Il est 11heures ce mardi 29 janvier à Denneville, sur la côte ouest de la Manche, à une encablure de Portbail. Avec l’arrivée de la tempête Gabriel, il fait un froid à ne pas sortir un manchot dehors, mais l’agitation est forte au sein des parcelles d’essai de carottes suivies par le Sileban, société d’investissement légumière et maraîchère de la Basse-Normandie. Ce jour-là, Joël Limouzin, le président du FMSE (1), ne peut que constater les dégâts devant les prélèvements issus de parcelles traitées avec des méthodes alternatives au 1-3 dichloropropène (1-3 D) pour lutter contre le nématode à kyste de la carotte, un fléau spécifique à ces terres de sable blanc du littoral occidental de la Manche. « On ne parle même plus de perte de rendement, s’offusque un producteur brandissant hors de terre une touffe de carottes fourchues et pas plus longues que la paume de la main. Les surfaces traitées avec des solutions alternatives produisent 15 t/ha de carottes non marchandes, contre 60 à 70 t/ha de carottes marchandes en situation saine. »
Parcelles sans protection
« Nous, on arrête tout à la fin de l’exercice, au 31 mai prochain, témoigne Alexandra Tirel, la quarantaine, fille et petite-fille de producteurs, en marge de la démonstration technique. Il va falloir retrouver du travail ailleurs. Ça fait mal, parce que la production de carottes, nous l’avons dans nos gènes. » Installée à Bretteville-sur-Ay sur 100 hectares de sable infesté, Alexandra emploie trente-trois équivalents temps plein. « C’est une entreprise qui marche bien. Nous nous sommes diversifiés dans les légumes anciens, mais le ver s’y attaque aussi. Nous n’avons pas arrêté de nous mobiliser sur ce sujet. Mais aujourd’hui, je n’y crois plus », soupire l’agricultrice, qui réalise 70 % de son chiffre d’affaires en carottes. Parmi les quatre-vingts producteurs de ce terroir littoral sableux si particulier et qui génèrent à eux seuls mille emplois directs, Alexandra Tirel est l’une des premières à raccrocher les crampons.
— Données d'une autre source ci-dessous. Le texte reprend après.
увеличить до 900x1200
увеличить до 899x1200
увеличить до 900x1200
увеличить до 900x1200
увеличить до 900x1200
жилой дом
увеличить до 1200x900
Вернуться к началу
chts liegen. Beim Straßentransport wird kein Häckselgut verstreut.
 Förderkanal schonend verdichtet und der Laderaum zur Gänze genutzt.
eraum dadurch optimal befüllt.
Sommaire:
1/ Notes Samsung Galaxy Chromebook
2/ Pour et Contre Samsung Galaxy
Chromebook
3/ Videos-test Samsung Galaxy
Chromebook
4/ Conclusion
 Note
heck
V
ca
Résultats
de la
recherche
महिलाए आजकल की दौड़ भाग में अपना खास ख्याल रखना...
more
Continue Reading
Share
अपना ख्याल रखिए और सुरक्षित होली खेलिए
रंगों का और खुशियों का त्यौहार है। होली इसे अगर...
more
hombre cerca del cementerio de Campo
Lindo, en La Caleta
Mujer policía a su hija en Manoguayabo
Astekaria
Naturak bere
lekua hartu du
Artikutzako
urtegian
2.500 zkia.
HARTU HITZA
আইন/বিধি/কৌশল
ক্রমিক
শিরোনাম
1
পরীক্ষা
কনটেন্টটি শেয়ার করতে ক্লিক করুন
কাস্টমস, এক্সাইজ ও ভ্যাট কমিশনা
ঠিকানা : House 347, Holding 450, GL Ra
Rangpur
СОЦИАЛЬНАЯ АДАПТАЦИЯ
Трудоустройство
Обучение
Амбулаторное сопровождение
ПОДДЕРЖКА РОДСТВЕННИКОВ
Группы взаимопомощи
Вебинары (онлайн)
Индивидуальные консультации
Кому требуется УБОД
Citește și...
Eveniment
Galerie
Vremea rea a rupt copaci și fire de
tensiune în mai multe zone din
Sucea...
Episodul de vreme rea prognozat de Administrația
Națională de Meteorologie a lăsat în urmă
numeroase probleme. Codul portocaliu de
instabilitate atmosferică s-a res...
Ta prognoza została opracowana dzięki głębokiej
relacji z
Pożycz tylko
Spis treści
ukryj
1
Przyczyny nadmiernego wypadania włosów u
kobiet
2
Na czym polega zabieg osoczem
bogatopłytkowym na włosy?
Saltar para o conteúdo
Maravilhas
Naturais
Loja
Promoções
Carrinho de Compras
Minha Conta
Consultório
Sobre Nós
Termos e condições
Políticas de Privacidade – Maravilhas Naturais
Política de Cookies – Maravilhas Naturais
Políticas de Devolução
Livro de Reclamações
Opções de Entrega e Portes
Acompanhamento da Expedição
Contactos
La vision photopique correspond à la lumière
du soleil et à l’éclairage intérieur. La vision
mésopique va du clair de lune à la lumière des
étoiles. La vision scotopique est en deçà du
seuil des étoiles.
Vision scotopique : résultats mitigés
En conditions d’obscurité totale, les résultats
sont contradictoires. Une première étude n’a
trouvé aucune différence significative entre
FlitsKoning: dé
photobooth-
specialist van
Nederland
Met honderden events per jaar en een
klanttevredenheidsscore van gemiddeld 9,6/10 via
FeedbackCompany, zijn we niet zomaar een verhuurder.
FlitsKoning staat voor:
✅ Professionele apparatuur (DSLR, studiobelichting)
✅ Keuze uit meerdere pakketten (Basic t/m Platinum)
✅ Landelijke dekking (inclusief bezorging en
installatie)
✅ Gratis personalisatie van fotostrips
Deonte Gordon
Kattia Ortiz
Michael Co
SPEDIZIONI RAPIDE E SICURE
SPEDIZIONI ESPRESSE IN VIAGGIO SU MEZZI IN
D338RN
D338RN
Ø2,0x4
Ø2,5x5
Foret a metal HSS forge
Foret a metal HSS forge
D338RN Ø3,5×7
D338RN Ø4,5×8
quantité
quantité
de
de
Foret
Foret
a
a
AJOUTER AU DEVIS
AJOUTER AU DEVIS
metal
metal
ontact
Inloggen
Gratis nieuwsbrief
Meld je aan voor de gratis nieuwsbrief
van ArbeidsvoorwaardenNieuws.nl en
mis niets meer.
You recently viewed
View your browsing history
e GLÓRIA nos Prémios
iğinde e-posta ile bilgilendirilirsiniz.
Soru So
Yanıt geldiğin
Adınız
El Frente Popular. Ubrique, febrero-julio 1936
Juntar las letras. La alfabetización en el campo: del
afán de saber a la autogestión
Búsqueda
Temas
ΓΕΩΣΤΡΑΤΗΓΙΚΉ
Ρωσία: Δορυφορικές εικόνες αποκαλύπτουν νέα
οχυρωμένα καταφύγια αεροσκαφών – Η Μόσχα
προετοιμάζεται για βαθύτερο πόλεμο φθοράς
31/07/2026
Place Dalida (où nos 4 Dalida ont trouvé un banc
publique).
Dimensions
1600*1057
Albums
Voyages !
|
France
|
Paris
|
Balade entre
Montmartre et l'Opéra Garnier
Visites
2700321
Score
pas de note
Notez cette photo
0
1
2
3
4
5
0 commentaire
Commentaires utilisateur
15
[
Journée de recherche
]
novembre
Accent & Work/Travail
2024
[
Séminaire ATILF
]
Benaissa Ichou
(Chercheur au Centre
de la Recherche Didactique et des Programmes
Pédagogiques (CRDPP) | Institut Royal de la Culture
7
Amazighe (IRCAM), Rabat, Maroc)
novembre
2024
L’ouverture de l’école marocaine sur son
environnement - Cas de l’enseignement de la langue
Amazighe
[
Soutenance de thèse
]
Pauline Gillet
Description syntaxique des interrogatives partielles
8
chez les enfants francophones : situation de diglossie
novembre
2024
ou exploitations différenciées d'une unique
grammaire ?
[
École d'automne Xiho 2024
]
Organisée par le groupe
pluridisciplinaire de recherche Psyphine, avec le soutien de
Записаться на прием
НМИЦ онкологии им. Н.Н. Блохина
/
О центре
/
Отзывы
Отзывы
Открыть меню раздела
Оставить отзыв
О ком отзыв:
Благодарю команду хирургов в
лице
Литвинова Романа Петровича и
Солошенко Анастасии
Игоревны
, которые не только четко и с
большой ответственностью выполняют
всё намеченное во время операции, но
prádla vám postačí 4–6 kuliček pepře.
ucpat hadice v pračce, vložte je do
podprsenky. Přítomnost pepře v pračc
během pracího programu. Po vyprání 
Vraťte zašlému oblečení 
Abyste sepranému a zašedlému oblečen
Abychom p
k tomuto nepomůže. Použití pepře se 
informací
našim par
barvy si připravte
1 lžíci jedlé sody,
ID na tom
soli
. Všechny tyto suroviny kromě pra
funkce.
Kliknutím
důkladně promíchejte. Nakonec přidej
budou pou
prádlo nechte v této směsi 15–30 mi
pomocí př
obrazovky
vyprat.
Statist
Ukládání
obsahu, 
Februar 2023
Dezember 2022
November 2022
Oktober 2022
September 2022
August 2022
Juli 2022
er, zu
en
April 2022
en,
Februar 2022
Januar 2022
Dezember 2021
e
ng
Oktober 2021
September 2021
Mathieu Joret, qui cultive des carottes à Saint-Germain-sur-Ay, sur 22 hectares, n’en est pas encore là, mais il a dû réduire ses surfaces de moitié en 2018. Certains producteurs avaient anticipé les traitements à l’automne 2017, avant le non-renouvellement de la dérogation pour l’utilisation du 1-3 D, intervenu brutalement en mai 2018. À l’échelle du bassin, 40 % des surfaces n’ont pas pu être semées dans de bonnes conditions.
En 2019, presque plus aucune parcelle ne bénéficie de la protection. « La prise de risque est maximale, témoigne Mathieu. Cela fait vingt-cinq ans que nous cherchons des alternatives efficaces au 1-3 D. En vain. Seul ce phyto empêche que le ver ne se réveille. »
A. Dufumier
(1) Fonds national agricole de mutualisation du risque sanitaire et environnemental.